Voksstimme vom 27.Januar 2016

Jütting-Preisträger Jan-Felix Schröder sang im Musikforum Katharinenkirche einen ambitionierten Liederabend mit bekannten romantischen Werken. Er präsentierte ihn mit Verve und Charisma.

Von Aud Merkel • Der junge Bariton aus Kiel studiert an der Hochschule “Hanns Eisler” in Berlin bei Prof. Anneliese Fried sowie in den Liedklassen von Prof. Wolfram Rieger und Prof. Thomas Quasthoff. Zum Beginn des Konzertes bedankte sich er sich bei der Jüttting-Stiftung für den mit 8000 Euro dotierten Preis und lud das Konzertpublikum auf sehr persönliche Weise ein, den Geschichten der Lieder und der eigenen Phantasie zu folgen.
Liebeslieder von Schubert
Im ersten Teil erklangen Liebeslieder von Franz Schubert, die Schröder empfindsam und feinsinnig vortrug.
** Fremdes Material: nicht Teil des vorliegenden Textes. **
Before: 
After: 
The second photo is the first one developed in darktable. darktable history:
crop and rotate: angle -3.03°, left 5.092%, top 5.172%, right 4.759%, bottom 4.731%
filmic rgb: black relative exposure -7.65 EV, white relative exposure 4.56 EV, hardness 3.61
Mit tenoralem Timbre und konzentrierter Energie übertrug er jugendliche Liebe zwischen Zartheit und ungestümer Leidenschaft, Goethes Werther gleich. Spätestens beim dritten Lied “Ständchen” war das Publikum gefangen von seinen Intentionen
. Die Lieder “Erstarrung”, “Frühlingstraum” und “Die Post” der Winterreise mischte Jan-Felix Schröder mit Jan-Felix Vertonungen von Johann Wolfgang von Goethe und Heinrich Heine, was musikalisch ungewohnt, aber insgesamt ganz reizvoll zu hören war. Hier kam in den tieferen Lagen auch sein schöner Baritonklang zum Tragen.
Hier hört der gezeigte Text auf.